Von Holger Zimmer 07.08.2008, 16:15

Uichteritz/MZ. - "Es wird weitergehen wie bisher", sagt Raik Sturm. Der Uichteritzer hat von seinem Vater Günter die gleichnamige Stellmacherei, Zimmerei und Tischlerei übernommen. Der 37-jährige gelernte Stellmacher hat deshalb extra in den vergangenen Jahren weitere Prüfungen als Zimmerer und Tischler abgelegt, um auch zukünftig das breite Spektrum der Arbeiten anbieten zu können. Er werde aber selbstverständlich von seinem Vater unterstützt. Dieser kümmert sich nach wie vor um die Werkstatt und erarbeitet wie der Sohn Angebote. "Aber ich muss mit 61 Jahren nicht mehr die schwere Arbeit auf der Baustelle erledigen, wenn es Jüngere gibt", sagt dieser.

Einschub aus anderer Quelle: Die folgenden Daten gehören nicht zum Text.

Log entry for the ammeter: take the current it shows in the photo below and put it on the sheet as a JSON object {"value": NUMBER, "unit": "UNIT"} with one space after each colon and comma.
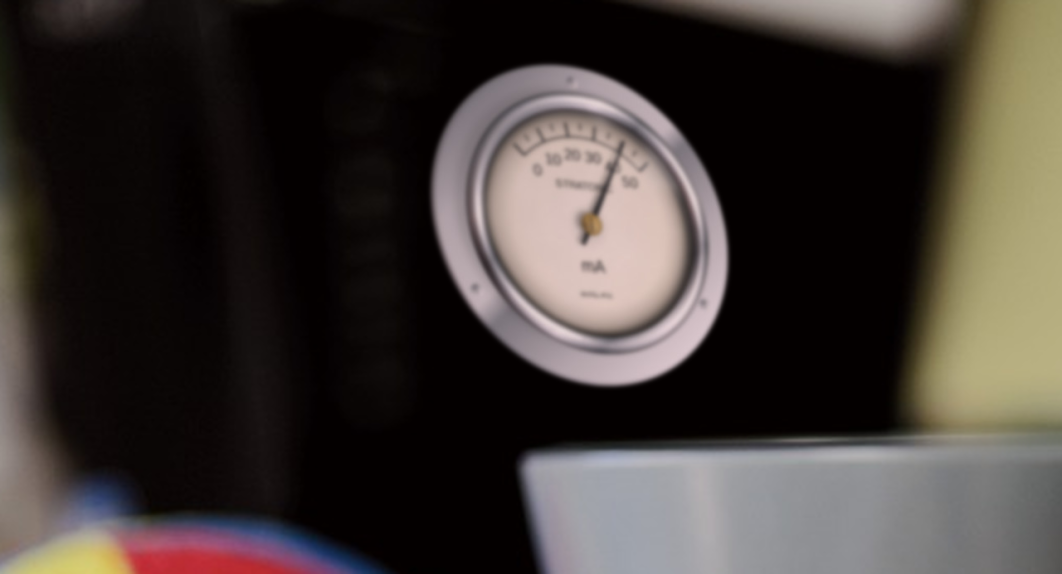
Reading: {"value": 40, "unit": "mA"}
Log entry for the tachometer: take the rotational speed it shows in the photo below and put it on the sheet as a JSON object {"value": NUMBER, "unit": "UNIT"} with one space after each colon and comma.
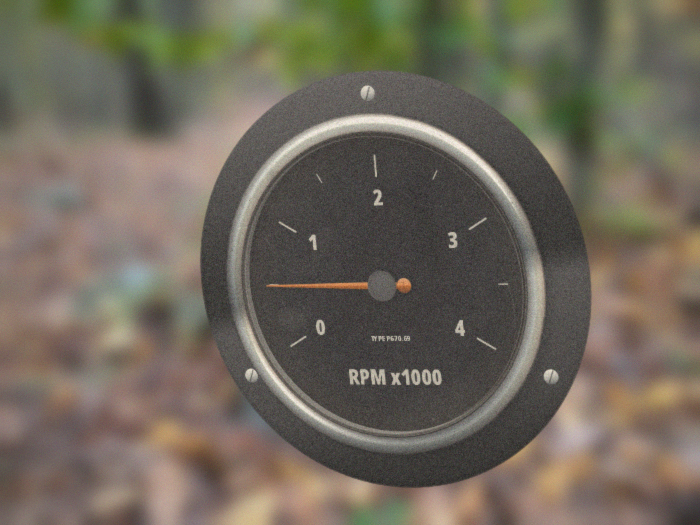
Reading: {"value": 500, "unit": "rpm"}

Früher galt Günter Sturm als einziger ostdeutscher Stellmacher mit Abitur. Weil Privatbetriebe zunächst nicht ausbilden durften, hatte er die damalige Goethe-Oberschule besucht und mit 19 Jahren recht spät mit seiner Lehre begonnen. Auf einem Foto, das der Senior zeigt, ist er als Dreijähriger mit Schürze und Hammer zu sehen. Denn zufassen durfte er beizeiten und hat zum Beispiel Ackerwagen gestrichen. Aber auch, wenn es in der Ski-Produktion vor Weihnachten Hochdruck gab, musste er ran.

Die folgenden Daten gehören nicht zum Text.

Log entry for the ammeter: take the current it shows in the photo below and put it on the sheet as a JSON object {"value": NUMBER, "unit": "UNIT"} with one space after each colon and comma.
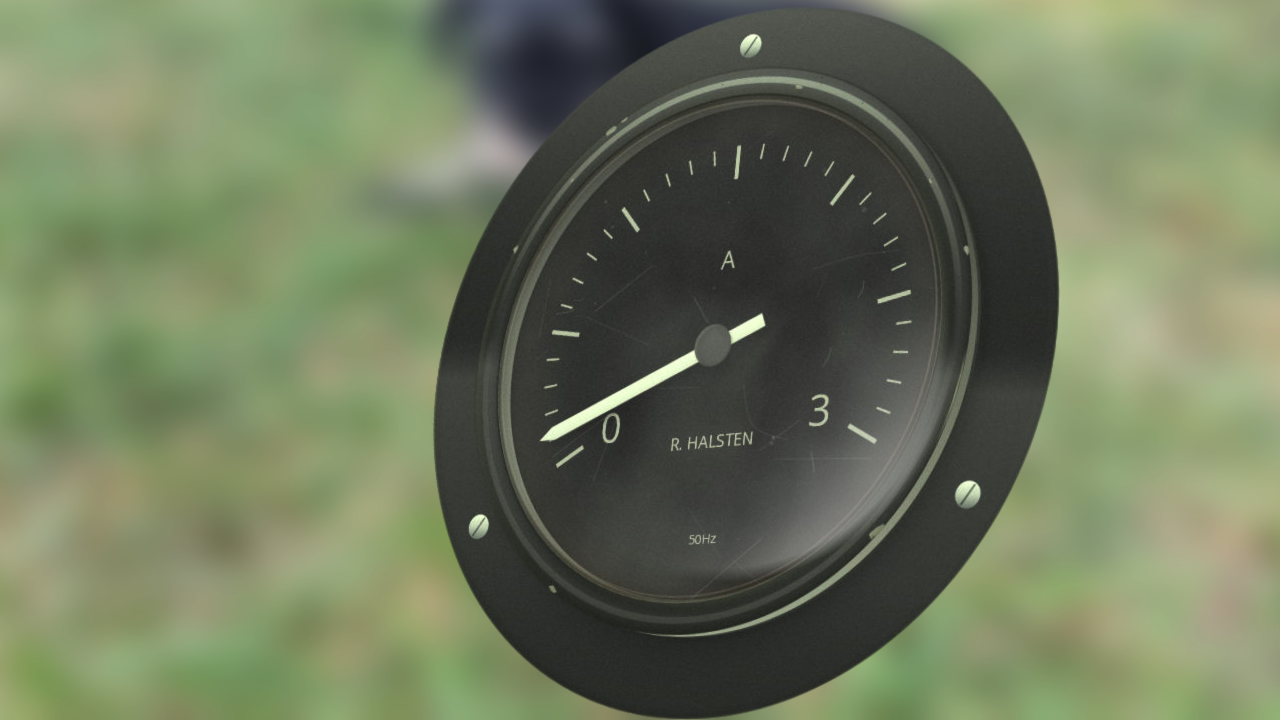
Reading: {"value": 0.1, "unit": "A"}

Ähnlich ist Raik Sturm in den Beruf hineingewachsen. Er musste ebenfalls schon die Werkstatt mit aufräumen und einfachere Arbeiten erledigen. Als 16-Jähriger begann er ein Jahr vor der Wende seine Ausbildung. Damit bekam der junge Mann noch jene Zeit mit, in denen Arbeiten ausschließlich für den Bevölkerungsbedarf in der Gewerbegenehmigung festgeschrieben waren. Es galt eine Preisliste von 1955, die 2,82 Mark Stundenlohn feslegte. Reparaturen an Lkw-Aufbauten für Kraftverkehr, Brauerei und Handelstransport nahmen ab, doch die Lücke wurde mit dem Bau von Treppen, Toren und vor allem Massivmöbeln geschlossen. "Vier Jahre Vorbestellung gab es für einen Tisch", sagt Günter Sturm. Auch Küchenregale entstanden, wurden für die Herstellung gewundener Stäbe Werkzeug samt Maschine entwickelt.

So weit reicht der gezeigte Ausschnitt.